My LLM workflows, June 2025

Some notes on my LLM workflows. These things keep evolving.

How I think about what I’m doing

My workflows are built around managing context. LLMs and LLM chatbots are models of $P(Y \mid X,T)$. $T$ is the training data and model/agent structure, $X$ is the context. Querying the model elicits a specific value $y$ from the set of outputs $Y$. Day to day and specific use is about $X$, pipeline and architecture is about $X$ and $T$. Say $y^\star$ is the desired answer or class of answers I want to elicit. “Managing context” means “constructing $x^\star$ to maximize $P(Y=y^\star \mid X=x^\star,T)$”. When $T$ is fixed let’s call this $P(Y=y^\star \mid X=x^\star)$.
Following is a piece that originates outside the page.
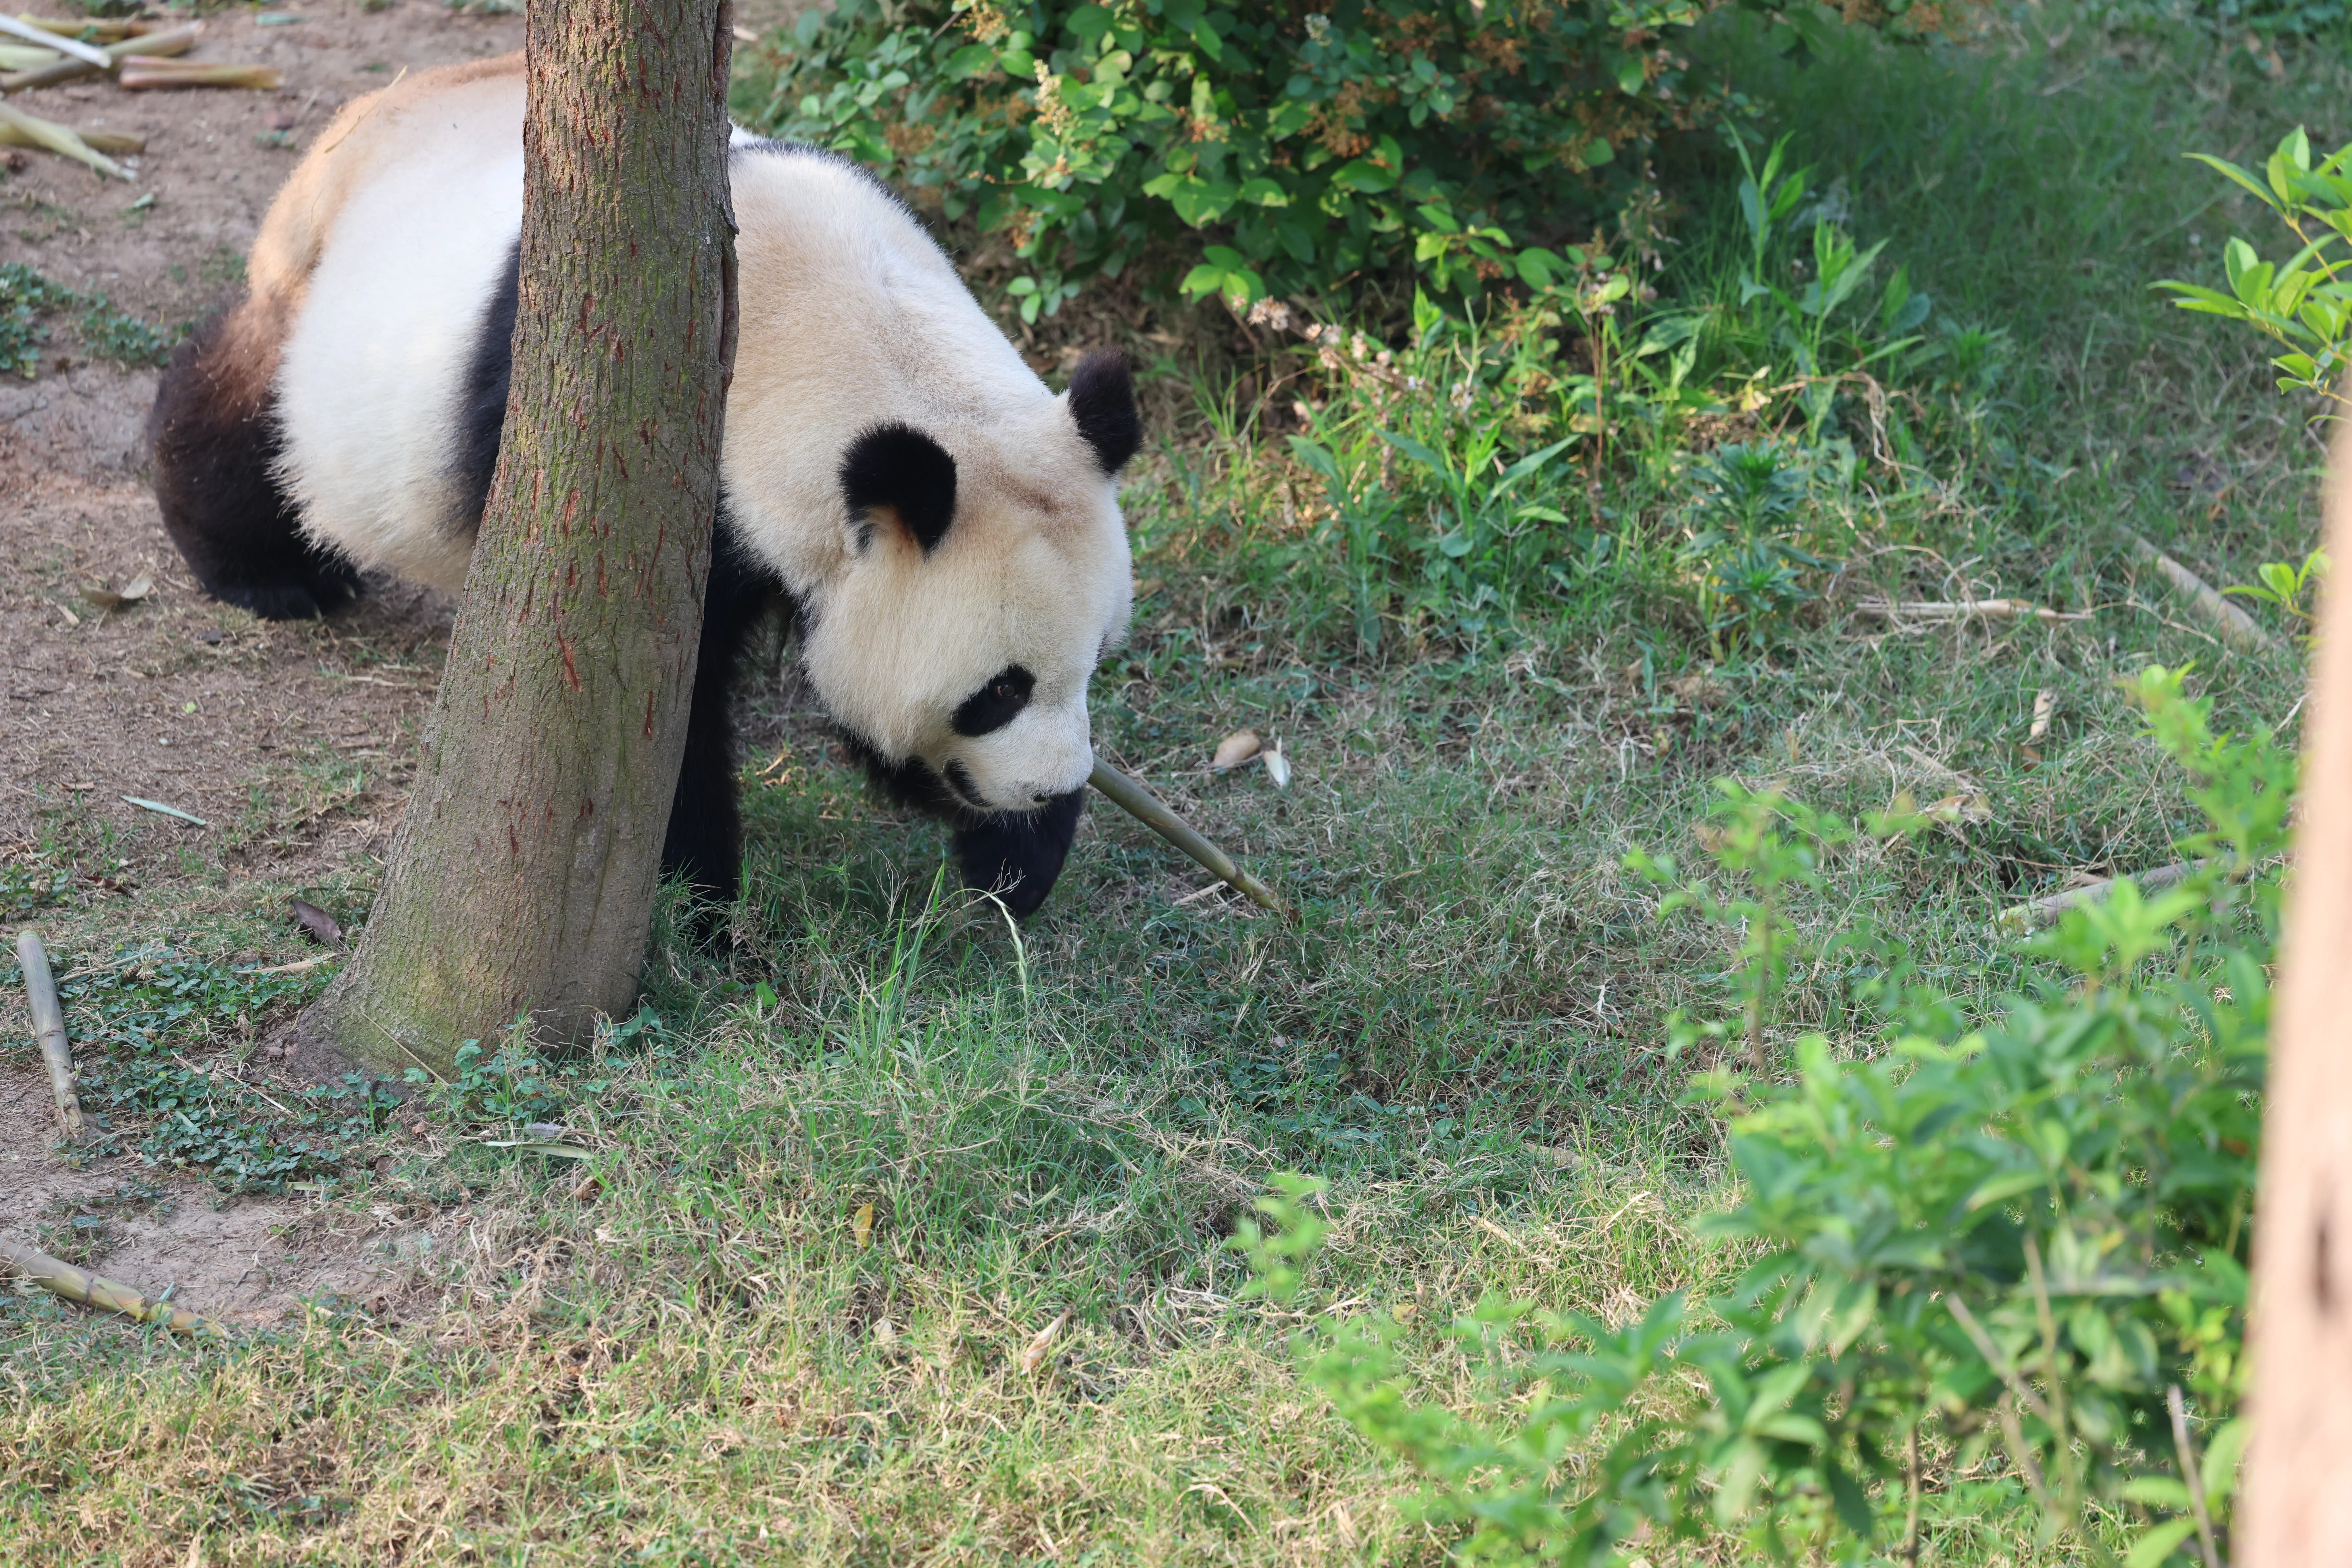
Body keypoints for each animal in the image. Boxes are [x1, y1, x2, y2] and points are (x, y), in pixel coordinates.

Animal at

I don’t always know what $y^\star$ looks like in detail until I see it but I always have ideas or some desiderata. Usually it’s something like “a program that does this verifiable thing” or “sentence that conveys an idea”, with some constraints. $y^\star$ is probably always a dense connected set in $Y$. This also means $x^\star$ is probably ill-posed and not unique: it can only ever be as defined as $y^\star$, and even then there are going to be multiple (possibly dense and connected) $x^\star$ that get to $y^\star$. It’s worth spending time to get to a clear problem statement and vision of the solution.

Preparing for productive work

I can articulate simpler problem statements and solution concepts pretty fast, often in a single prompt or chat. For more complicated things I often write vignettes, draw diagrams, and make mock outputs. I put these things into the context while I’m developing initial architecture and planning documents. I don’t usually keep them around once I’m in the weeds unless they seem very relevant. It’s not clear to me whether diagrams improve the context; I haven’t run any experiments on this.

I often start chats with requests to answer as a particular type of expert talking to a colleague familiar with things I actually know. I do this because I like having scaffolding to things I know, and because seems to improve the outputs. It also results in more analogies. Sometimes the analogies are very bad, sometimes there are interesting connections.

Code is nice because I can run it and see if it’s doing what I want, getting better or worse, etc. On a developed project I can do a lot of useful fiddling even when I’m mentally tired. Writing is still writing: it improves with editing, and editing takes time and thought.

IDE and web tools

I use Cursor Pro for most of my code editing. I use Claude Pro for most of my web stuff, and Gemini for the remainder. Gemini is decent, free, and it doesn’t use up any Claude tokens. I like Sonnet or even Haiku for most things; I find Opus overthinks but is fun to watch in Research Mode.

I find it much harder to manage the context window in Cursor. It’s also much easier to make sure I’m working with the latest code state and to update things spread across files. I don’t use it for project planning or architecture; I much prefer Claude Projects for that. I really like the “Project Knowledge” feature. I’m sure all the LLM chatbots have something like it. To be honest, I don’t see much differentiation between web chatbots in their specific features. They all keep changing and generally getting more stuff. I also tend not to notice too much difference in the quality of “factual” answers across LLM vendors; they all have their own quirks and tricks to get performance. But I like Claude’s “voice” best, and I find interacting with Claude productively more pleasant than the others. (I like void’s voice more for social interaction. I think void currently uses Gemini, so there’s clearly room to use post-training architecture to design a voice.)

I have “writing style” documents I carry across projects with notes on how I like to express and receive ideas. Some of the notes are high-level principles (“use active voice”, “every sentence earns its place”), others are particular pet peeves (“don’t use terms like ‘exponential growth’ unless that’s precisely what you mean to say”). All writing outputs are inputs to my editing process; it’s nice to start with better material. I often find it easier to dispose of or chop up proposals than to generate them. Funnily enough in my more productive human collaborations I often find generating a proposal easier than improving one.

Chats and artifacts

Chats are cheap and disposable. Artifacts are worth constructing and keeping so that chats can quickly be given useful context. A lot of my workflows involve running chats to generate and update artifacts before or while I work on a task. These artifacts describe architectures, outlines, plans, details, specific errors or language, and other chunks of useful information. Having artifacts is also psychologically helpful for me to quickly dispose of chats even when they have useful details: whatever I need can easily be moved to a new chat.

Artifacts let me split the context into artifacts $a$ and chats $c$. Artifacts approaching $a^\star$ are iteratively constructed in chats, which is useful because $c$ tends to diverge from $c^\star$ as the chat continues. So to get all the $y^\star$ I need I often end up running many chats with $P(Y \mid X=(a^\star,c))$ to construct $c^\star$. Chats are like bread starters, artifacts are yeast samples. Sometimes I have a small number of chats that are close to $c^\star$ in different ways to help me bake a good answer.